The Supreme Court will hear the SEBI-Sahara refund case Monday. The apex court had decided to hear the Sahara refund case on February 6 after Subrata Roy’s lawyer Kapil Sibal urged that this matter be advanced. Roy’s interim parole will expire Monday.

SEBI-Sahara refund case: Subrata Roy’s interim parole expires, Supreme Court to hear case today

New Delhi: The Supreme Court will hear the SEBI-Sahara refund case Monday. The apex court had decided to hear the Sahara refund case on February 6 after Subrata Roy’s lawyer Kapil Sibal urged that this matter be advanced. Roy’s interim parole will expire Monday.

In a major relief to Roy, the court on November 28, 2016 extended his interim bail and ordered him to pay Rs 600 crore to the Securities and Exchange Board of India (SEBI) by February 6. During the hearing, Sibal proposed to the three-judge bench, headed by Chief Justice of India Tirath Singh Thakur, that Roy pay Rs 11,000 crore within a period of two-and-a-half years.

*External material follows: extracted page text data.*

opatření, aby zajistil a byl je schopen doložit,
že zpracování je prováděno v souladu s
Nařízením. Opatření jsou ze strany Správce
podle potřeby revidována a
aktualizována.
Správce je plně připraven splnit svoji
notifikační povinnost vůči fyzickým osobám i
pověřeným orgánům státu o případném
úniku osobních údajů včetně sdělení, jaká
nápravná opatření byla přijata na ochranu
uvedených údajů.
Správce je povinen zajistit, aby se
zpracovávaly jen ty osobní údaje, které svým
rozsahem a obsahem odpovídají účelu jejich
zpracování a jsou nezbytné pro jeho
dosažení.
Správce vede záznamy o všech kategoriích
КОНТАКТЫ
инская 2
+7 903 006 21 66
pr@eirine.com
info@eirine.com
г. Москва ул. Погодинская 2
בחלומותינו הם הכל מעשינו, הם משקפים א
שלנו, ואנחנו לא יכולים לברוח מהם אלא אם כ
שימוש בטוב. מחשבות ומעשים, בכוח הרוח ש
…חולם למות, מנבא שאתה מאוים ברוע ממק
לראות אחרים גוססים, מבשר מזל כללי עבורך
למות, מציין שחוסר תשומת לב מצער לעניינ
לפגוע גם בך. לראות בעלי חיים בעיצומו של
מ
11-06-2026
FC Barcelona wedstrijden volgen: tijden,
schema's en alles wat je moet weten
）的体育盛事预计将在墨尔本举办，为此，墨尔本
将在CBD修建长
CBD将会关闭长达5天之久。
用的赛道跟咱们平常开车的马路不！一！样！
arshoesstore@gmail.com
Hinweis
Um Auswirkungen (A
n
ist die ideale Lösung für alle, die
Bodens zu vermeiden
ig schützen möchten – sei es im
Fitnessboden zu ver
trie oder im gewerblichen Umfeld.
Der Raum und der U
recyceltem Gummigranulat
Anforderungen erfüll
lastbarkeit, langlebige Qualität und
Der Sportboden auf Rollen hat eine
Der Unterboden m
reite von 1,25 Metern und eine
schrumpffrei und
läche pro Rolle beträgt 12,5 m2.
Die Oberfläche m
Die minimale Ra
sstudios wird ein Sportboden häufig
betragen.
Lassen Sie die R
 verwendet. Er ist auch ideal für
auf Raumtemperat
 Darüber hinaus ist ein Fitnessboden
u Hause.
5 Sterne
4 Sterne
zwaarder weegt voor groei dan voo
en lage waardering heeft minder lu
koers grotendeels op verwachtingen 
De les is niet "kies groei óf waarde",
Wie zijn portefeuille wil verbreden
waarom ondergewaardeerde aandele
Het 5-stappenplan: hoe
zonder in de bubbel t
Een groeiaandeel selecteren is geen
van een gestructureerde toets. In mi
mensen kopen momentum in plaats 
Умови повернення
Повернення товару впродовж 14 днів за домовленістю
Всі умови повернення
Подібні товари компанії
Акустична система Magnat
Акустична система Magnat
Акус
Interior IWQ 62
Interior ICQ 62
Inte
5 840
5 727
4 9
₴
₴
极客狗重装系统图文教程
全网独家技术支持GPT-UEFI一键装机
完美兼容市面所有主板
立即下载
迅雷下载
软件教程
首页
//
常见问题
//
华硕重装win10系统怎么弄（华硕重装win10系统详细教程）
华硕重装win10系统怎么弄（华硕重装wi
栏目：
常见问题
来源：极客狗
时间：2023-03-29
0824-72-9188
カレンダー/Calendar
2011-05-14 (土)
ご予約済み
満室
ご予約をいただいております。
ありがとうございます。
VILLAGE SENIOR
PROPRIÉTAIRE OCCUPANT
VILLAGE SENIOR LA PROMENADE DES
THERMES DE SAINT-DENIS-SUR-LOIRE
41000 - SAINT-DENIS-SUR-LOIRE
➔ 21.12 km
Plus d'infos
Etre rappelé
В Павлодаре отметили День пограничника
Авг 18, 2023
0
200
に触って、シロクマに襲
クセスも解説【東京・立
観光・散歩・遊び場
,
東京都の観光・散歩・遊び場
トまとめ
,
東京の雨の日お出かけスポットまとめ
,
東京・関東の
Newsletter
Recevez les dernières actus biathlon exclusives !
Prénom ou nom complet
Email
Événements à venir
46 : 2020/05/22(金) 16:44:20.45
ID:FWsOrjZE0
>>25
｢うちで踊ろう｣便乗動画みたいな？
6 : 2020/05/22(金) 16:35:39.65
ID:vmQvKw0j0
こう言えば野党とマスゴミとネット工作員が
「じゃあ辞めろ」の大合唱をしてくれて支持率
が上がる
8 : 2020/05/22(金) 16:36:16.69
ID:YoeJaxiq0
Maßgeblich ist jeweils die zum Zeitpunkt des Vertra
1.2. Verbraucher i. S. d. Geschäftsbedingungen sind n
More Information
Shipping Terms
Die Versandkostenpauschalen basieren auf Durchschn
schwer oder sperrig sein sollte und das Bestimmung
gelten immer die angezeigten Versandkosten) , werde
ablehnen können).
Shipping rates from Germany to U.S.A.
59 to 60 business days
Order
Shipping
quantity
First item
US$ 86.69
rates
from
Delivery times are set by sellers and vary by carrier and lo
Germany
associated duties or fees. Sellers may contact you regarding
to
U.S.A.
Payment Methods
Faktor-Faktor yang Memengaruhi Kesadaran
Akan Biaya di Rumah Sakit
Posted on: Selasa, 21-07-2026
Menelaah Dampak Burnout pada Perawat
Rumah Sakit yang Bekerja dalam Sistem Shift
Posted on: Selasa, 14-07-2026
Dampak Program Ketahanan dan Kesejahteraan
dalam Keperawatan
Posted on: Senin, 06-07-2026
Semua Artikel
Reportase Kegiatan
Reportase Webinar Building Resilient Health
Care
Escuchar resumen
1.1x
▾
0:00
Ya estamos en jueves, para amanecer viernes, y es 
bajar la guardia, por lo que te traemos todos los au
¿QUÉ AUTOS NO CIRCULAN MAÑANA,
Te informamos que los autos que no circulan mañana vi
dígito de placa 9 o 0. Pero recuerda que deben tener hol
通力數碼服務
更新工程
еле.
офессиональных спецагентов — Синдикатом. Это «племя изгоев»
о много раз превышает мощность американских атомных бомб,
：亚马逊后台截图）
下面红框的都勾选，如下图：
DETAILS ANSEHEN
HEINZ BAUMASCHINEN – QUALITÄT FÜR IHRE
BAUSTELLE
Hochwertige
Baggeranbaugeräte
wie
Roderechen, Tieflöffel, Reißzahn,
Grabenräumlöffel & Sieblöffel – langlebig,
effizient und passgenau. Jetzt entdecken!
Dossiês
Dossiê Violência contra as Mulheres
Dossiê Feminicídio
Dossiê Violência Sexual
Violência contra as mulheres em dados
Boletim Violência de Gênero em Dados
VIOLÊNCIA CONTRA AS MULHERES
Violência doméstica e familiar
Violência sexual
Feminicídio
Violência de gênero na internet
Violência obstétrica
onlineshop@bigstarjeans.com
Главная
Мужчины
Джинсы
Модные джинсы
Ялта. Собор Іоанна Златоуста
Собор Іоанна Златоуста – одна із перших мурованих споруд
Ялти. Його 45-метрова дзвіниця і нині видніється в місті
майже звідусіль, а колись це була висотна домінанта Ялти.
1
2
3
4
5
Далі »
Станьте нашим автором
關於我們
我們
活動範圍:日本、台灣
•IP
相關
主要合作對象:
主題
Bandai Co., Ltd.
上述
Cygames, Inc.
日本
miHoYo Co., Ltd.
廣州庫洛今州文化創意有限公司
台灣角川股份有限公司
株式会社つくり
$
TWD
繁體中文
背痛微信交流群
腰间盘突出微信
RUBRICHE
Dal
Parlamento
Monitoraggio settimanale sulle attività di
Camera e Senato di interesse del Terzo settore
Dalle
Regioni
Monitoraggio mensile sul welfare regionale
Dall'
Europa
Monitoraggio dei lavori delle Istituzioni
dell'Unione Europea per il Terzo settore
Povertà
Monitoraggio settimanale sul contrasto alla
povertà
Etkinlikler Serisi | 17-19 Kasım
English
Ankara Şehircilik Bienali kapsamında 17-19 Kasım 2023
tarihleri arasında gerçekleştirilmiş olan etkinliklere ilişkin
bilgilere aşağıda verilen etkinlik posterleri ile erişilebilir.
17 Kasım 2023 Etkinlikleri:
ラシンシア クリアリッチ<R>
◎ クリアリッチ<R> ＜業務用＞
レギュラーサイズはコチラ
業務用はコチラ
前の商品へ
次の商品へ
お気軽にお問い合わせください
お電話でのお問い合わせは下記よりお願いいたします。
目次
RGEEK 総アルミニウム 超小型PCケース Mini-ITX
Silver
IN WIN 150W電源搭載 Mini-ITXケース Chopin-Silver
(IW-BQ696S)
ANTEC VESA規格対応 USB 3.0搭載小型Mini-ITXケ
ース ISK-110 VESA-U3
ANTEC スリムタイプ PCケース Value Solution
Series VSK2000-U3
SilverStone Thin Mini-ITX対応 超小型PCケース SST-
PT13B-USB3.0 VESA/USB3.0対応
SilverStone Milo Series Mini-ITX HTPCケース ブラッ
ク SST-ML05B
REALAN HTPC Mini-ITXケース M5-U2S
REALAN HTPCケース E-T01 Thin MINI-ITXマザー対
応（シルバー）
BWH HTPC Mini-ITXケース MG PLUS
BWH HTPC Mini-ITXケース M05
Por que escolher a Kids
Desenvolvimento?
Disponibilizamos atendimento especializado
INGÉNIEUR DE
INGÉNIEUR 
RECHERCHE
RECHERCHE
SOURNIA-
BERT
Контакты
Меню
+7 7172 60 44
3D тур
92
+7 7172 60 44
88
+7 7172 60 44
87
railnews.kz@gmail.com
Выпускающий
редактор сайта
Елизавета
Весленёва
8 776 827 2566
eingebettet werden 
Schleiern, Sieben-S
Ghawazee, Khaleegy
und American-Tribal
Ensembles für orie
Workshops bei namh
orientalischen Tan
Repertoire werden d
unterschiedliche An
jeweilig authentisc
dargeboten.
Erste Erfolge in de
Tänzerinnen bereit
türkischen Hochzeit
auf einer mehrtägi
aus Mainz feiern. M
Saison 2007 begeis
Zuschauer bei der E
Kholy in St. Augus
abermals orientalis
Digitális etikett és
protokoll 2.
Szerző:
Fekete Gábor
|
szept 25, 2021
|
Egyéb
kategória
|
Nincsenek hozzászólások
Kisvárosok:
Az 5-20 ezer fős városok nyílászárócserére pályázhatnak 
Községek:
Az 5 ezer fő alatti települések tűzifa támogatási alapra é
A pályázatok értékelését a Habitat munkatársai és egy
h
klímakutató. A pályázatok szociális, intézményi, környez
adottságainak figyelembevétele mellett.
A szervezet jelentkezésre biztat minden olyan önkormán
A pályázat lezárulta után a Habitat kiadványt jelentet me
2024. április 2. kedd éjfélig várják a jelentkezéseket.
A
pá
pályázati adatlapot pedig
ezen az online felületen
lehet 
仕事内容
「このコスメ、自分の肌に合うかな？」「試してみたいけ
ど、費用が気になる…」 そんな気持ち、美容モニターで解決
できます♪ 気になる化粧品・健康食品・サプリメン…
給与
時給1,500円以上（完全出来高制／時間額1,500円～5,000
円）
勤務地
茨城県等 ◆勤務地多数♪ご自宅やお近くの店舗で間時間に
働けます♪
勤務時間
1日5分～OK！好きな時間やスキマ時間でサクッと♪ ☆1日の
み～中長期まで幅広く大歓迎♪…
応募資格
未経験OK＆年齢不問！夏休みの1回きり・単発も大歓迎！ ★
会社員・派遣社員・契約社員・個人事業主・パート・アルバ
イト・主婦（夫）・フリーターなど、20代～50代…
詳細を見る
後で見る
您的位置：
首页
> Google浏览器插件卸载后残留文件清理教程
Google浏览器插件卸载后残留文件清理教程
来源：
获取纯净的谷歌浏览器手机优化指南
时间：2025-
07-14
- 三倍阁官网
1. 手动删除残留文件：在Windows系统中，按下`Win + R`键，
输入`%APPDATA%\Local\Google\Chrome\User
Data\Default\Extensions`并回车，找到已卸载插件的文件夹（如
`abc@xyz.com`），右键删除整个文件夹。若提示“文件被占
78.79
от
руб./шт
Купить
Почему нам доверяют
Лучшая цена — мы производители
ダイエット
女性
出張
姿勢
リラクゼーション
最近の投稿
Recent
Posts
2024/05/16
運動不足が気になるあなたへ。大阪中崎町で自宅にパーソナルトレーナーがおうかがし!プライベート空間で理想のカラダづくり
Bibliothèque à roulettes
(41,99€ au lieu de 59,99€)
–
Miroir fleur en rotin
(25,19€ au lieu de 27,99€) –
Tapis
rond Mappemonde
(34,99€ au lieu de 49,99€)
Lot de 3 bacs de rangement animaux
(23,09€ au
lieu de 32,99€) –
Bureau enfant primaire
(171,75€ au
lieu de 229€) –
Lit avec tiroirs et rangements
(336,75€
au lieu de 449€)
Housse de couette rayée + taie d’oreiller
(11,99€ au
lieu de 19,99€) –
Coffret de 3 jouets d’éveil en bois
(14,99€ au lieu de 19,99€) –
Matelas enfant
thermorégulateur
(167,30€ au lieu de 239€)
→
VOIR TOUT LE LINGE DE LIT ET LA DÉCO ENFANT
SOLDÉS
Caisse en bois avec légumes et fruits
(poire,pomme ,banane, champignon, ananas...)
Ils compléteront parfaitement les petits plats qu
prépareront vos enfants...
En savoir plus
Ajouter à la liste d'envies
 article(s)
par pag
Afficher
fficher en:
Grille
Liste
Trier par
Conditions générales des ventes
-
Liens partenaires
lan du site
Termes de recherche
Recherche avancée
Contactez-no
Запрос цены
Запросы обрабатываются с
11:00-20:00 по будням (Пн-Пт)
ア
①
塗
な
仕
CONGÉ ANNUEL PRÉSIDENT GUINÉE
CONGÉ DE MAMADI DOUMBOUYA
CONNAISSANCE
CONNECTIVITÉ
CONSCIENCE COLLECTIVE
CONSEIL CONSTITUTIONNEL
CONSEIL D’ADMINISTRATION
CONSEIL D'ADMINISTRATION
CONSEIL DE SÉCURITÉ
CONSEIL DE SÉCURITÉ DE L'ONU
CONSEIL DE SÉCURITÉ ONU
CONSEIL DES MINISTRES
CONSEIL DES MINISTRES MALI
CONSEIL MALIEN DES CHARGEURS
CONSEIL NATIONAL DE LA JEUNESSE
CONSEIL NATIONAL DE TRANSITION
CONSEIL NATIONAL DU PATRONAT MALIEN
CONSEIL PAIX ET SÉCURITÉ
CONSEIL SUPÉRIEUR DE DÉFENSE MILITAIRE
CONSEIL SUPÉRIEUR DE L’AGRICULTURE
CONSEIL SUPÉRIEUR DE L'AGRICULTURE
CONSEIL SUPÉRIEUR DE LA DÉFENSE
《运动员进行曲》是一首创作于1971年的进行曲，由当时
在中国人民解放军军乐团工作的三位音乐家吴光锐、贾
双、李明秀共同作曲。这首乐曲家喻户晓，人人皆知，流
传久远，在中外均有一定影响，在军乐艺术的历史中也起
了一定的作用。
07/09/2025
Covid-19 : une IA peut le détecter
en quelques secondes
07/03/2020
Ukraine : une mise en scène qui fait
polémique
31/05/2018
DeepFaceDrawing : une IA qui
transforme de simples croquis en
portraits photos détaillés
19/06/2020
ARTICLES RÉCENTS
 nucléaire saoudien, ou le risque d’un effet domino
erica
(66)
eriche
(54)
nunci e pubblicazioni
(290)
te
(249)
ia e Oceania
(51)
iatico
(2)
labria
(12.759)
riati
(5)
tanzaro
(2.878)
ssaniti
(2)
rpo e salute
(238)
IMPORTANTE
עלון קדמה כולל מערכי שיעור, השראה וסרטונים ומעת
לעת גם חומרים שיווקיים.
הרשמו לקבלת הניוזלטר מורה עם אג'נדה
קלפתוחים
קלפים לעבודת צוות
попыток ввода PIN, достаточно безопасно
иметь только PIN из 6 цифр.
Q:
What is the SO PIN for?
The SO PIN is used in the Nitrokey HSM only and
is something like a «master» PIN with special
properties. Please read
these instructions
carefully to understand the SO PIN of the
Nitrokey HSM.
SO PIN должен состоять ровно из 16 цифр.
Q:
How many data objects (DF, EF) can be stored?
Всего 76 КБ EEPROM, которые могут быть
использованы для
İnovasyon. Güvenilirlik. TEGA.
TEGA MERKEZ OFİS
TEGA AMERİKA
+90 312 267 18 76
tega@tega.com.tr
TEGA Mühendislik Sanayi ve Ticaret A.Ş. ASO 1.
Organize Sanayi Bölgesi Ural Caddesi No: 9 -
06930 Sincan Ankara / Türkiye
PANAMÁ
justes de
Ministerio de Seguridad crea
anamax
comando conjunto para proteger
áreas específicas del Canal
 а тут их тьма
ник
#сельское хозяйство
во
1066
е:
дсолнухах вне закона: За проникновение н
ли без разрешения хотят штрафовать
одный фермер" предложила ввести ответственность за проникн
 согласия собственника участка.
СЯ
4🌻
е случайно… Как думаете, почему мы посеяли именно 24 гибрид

His parole was earlier extended till November 28 taking note of the deposit of Rs 200 crores made by him with SEBI in October, as a condition precedent for his release. The apex court had then granted four weeks’ custody parole to Roy to perform his mother’s last rites.

Roy was in Tihar jail since March 4, 2014, till his mother’s death in May 6, 2016, for not complying with the apex court’s orders in connection with a long dispute with the market regulator.

SEBI had alleged that Roy failed to comply with the 2012 SC order directing him to return investors more than Rs 20,000 crore with 15 percent interest that his two companies Sahara India Real Estate Corp Ltd and the Sahara Housing Finance Corp Ltd had raised through optionally fully convertible debentures (OFCD) in 2007 and 2008.

Sahara, once among India’s high-profile firms, has in the past made several failed attempts to raise the bail money using its prized overseas hotels that include the Plaza in New York and Grosvenor House in London. Sahara says it has paid more than 80 percent of the dues to share-holders, but SEBI has disputed that and said the company has not paid more than Rs 10,000 crores.